Read the SKILL.md on GitHub.

The skill source lives in the rampstackco/claude-skills repository alongside sixty-two other skills covering the full lifecycle of brand and product work. MIT licensed.

Frequently asked questions.

How is this different from a stats course?
A stats course teaches you how to compute a t-test or interpret a confidence interval. This skill teaches you when to run an experiment in the first place, how to write a hypothesis that survives the result, and how to make a defensible decision. The math is in the references where it matters; the discipline is in the body. Stats courses produce people who can compute correctly; this skill produces people who design correctly.
Does it depend on a specific experimentation platform?
No. The principles work on Statsig, PostHog, GrowthBook, Optimizely, Amplitude, Eppo, and Kameleoon equally. The platform-comparison reference helps with choosing if the team has not picked one yet.
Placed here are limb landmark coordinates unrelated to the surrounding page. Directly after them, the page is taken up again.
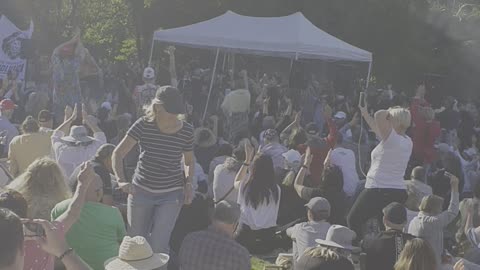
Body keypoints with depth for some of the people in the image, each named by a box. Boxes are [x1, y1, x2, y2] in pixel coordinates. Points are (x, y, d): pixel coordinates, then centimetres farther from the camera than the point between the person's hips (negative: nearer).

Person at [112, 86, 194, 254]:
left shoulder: (186, 131, -8)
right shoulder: (143, 125, -11)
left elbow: (189, 161, 9)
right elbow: (118, 154, -12)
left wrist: (189, 184, -8)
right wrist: (121, 181, -27)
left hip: (171, 194, -1)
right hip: (141, 190, 1)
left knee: (158, 246, -13)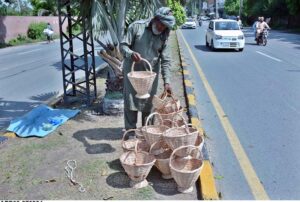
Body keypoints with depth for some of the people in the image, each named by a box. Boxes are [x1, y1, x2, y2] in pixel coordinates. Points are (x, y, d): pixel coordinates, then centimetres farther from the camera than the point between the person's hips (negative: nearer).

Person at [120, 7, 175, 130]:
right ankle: (130, 131, 14)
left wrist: (166, 82, -13)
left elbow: (166, 61, -4)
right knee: (131, 101, 0)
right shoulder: (137, 26, -10)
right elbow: (123, 45, -8)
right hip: (132, 71, -2)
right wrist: (131, 54, -30)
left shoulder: (164, 37, -3)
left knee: (148, 104, 9)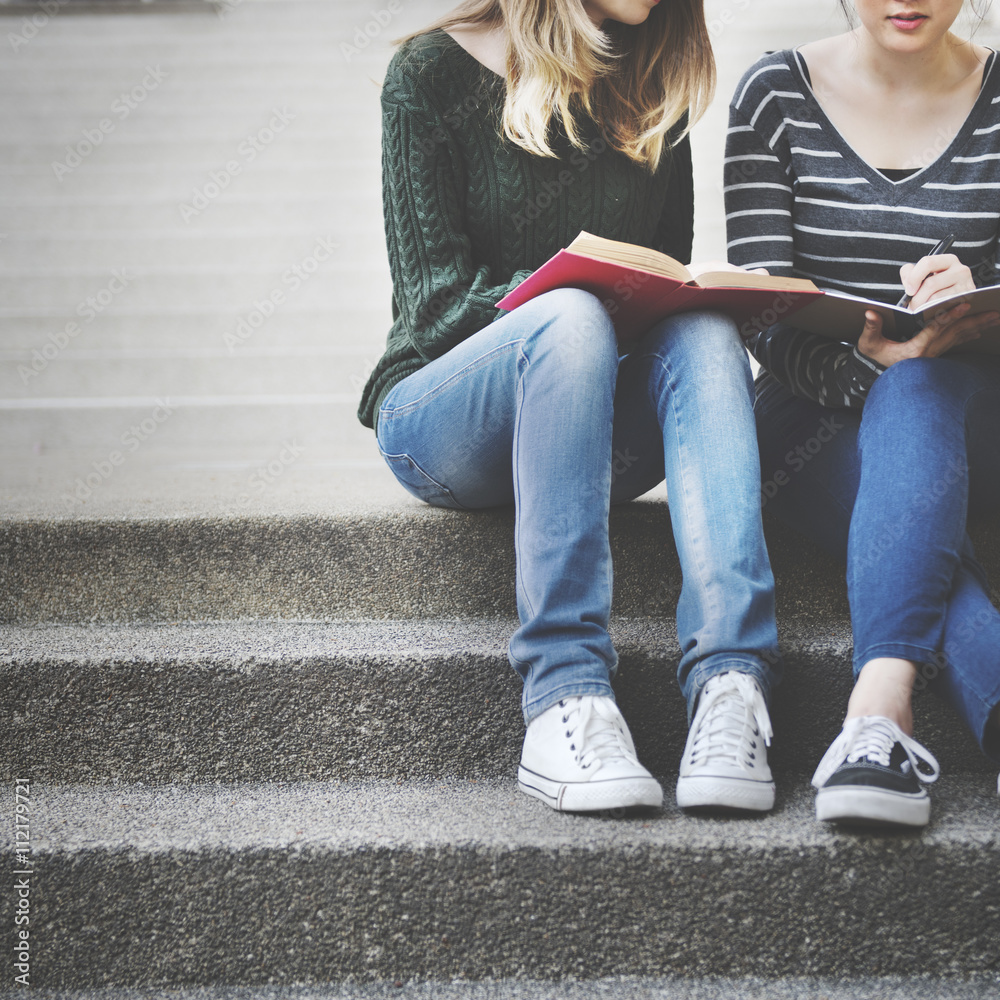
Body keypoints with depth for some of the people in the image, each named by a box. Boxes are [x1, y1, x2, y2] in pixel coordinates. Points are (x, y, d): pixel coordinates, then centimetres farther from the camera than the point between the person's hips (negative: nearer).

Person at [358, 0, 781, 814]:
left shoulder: (654, 91, 12)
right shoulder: (435, 72, -1)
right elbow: (436, 293, -9)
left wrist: (670, 299, -11)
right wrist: (560, 287, -27)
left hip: (601, 426, 4)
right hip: (439, 420, -3)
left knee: (705, 336, -28)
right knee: (570, 318, -35)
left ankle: (730, 686, -44)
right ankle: (566, 699, -44)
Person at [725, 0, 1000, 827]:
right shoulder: (775, 93, 2)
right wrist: (863, 362, -26)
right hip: (818, 421, 0)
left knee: (920, 389, -37)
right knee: (925, 537, -34)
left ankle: (880, 703, -53)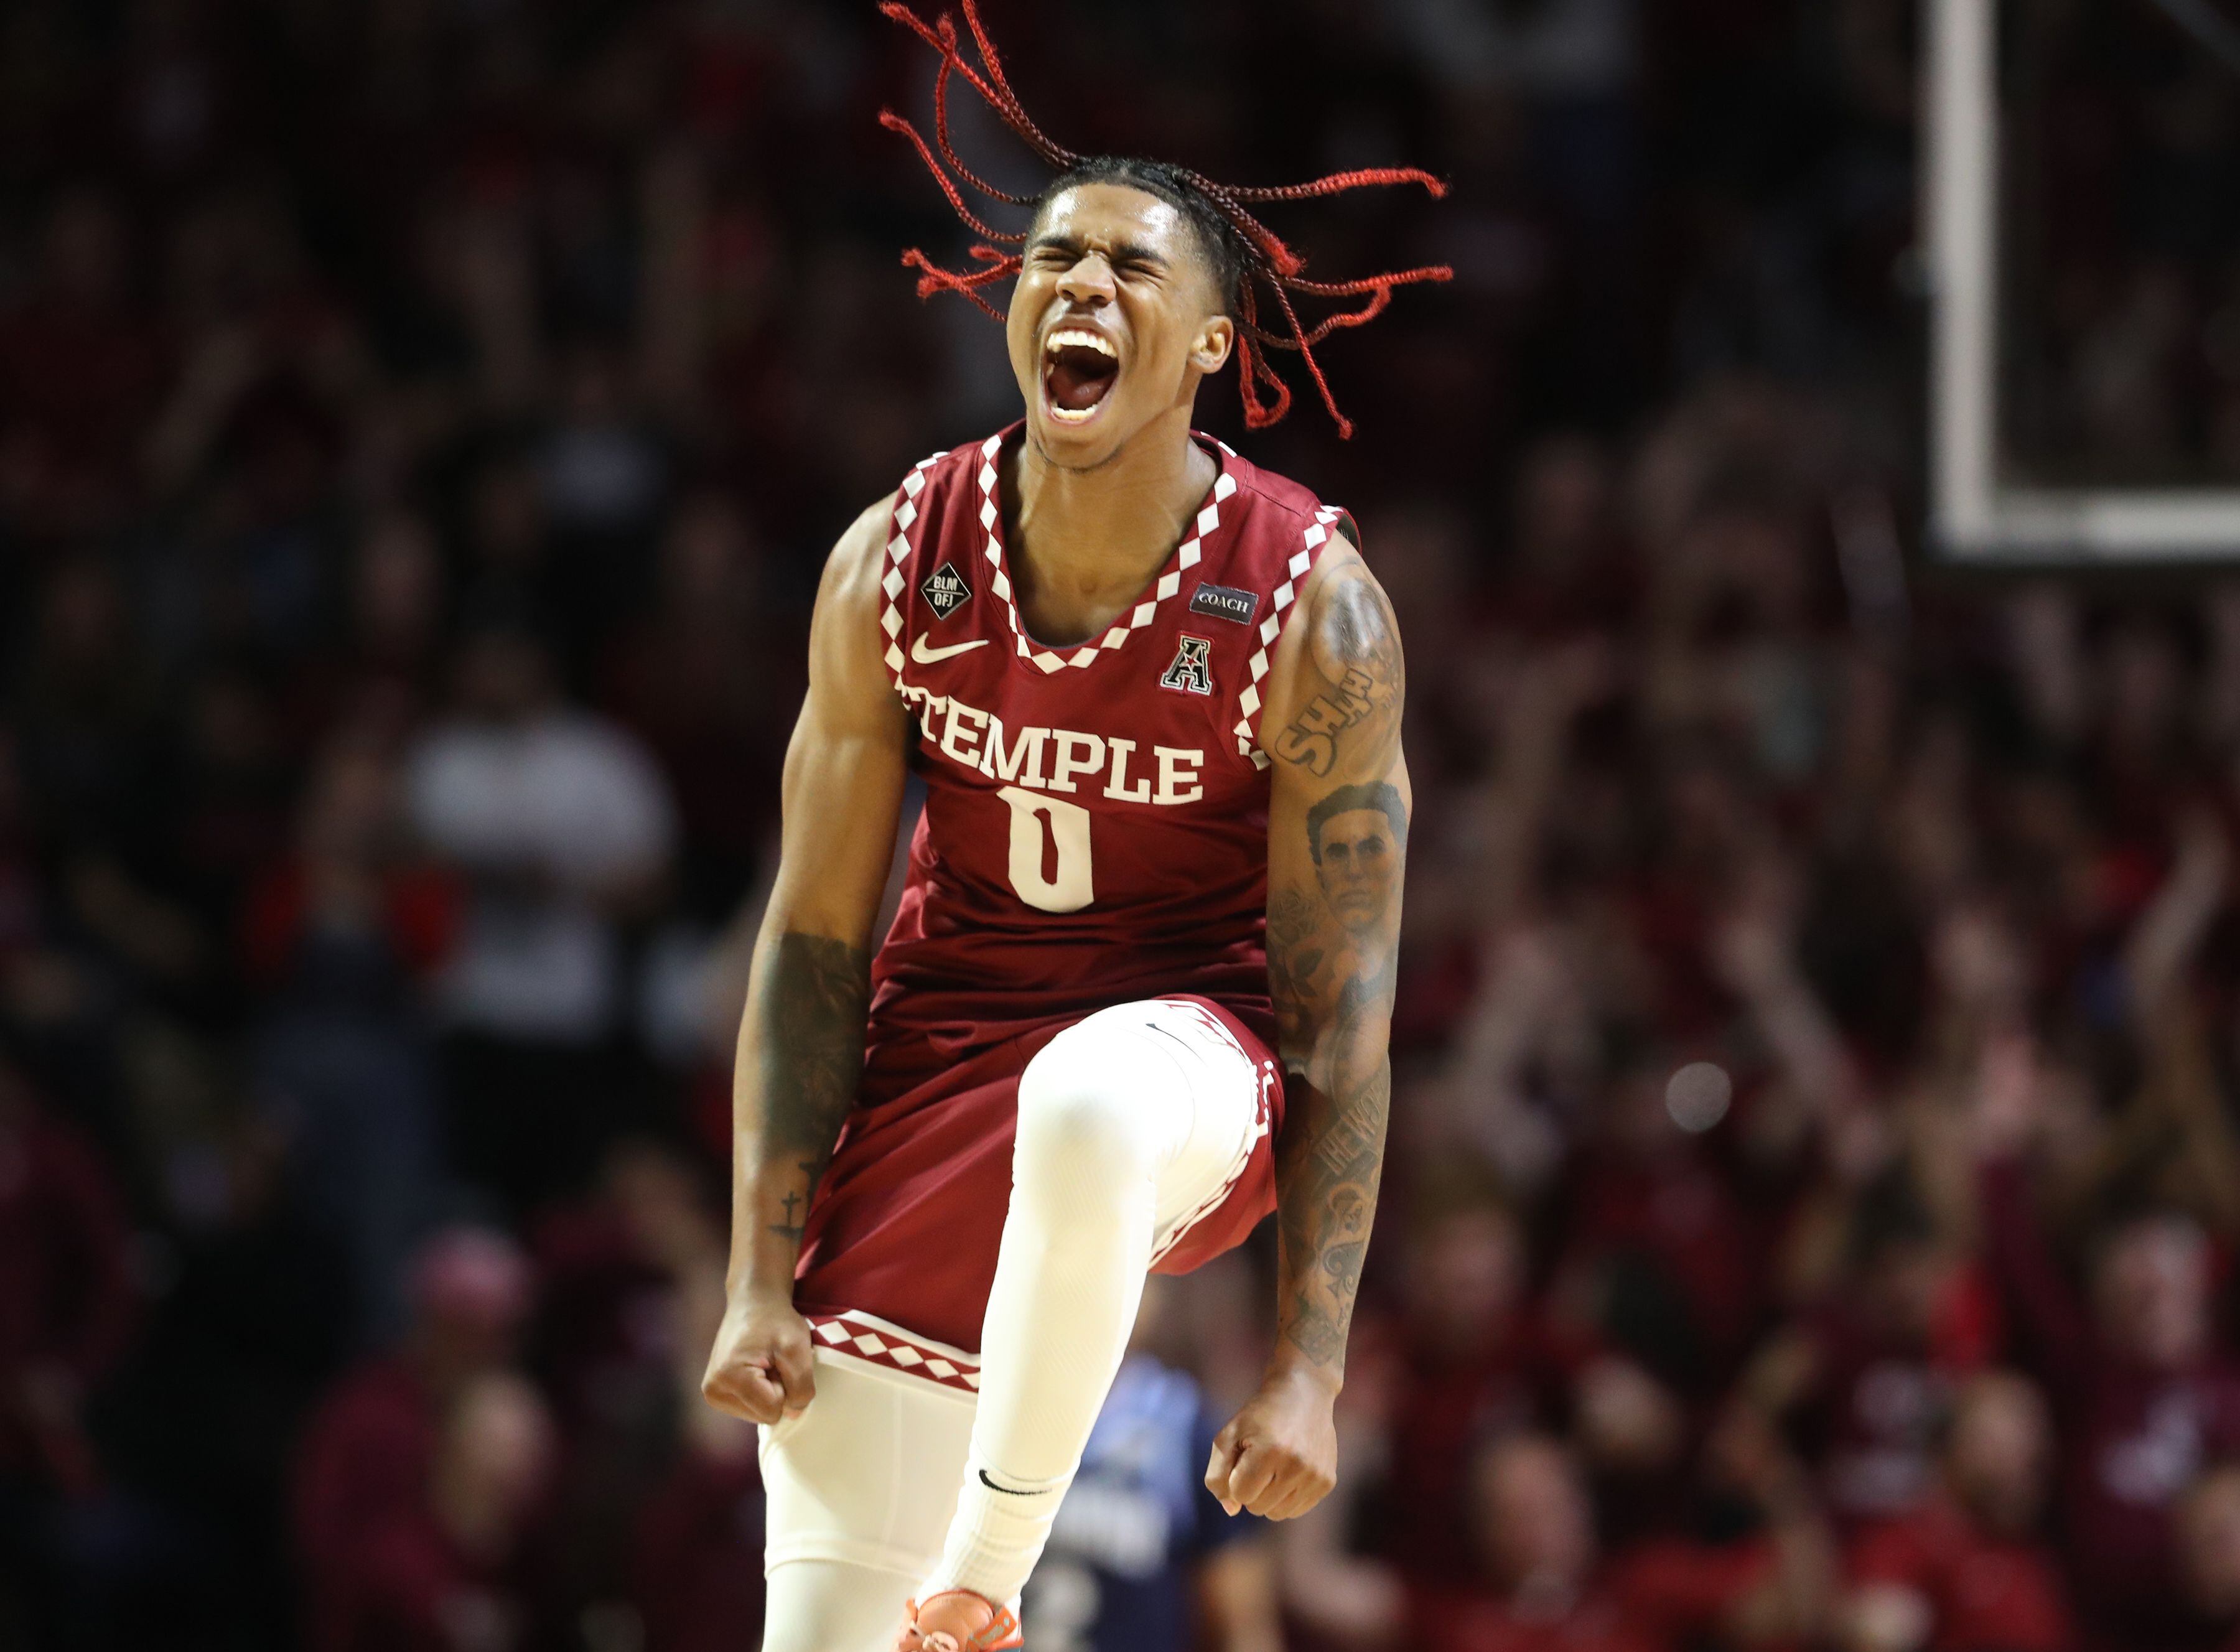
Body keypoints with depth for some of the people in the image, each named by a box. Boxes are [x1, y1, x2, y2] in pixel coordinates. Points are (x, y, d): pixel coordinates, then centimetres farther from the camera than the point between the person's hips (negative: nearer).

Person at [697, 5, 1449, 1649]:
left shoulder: (1312, 606, -16)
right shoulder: (896, 568, -8)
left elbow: (1342, 1016, -14)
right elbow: (813, 945, -3)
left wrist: (1312, 1366, -18)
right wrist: (764, 1281, -9)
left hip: (1195, 1038, -3)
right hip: (945, 1048, 3)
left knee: (1095, 1107, -42)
For platform-specific MCP commands and example prompts, pair this skill with the matching /integrations/{platform} microsite.
What about Bayesian experiments?
The skill is platform- and methodology-agnostic for the discipline. Most of the principles (hypothesis discipline, MDE planning, what NOT to test, segments, interactions, decision-making) apply to Bayesian and frequentist experiments equally. The variance-estimation and sequential-testing sections lean frequentist because that is what most platforms ship; the experimentation-analytics skill (forthcoming) will cover Bayesian alternatives in depth.
Why does the skill say not to A/B test some things?
Some questions are not experiment-shaped. UX bugs, legal-required changes, brand strategy questions, decisions already committed to. Running tests on those is theater that erodes trust in the discipline. The skill names them explicitly so the team has a vocabulary for declining.
What is the inconclusive bucket about?
Most teams treat experiment results as binary: shipped or not. Reality is three buckets: clear win, clear loss, inconclusive. The inconclusive bucket is the most common and the hardest because the temptation is to ship anyway since the team has invested in the hypothesis. The skill defends the inconclusive bucket as a valid outcome and provides a structured path for resolving it.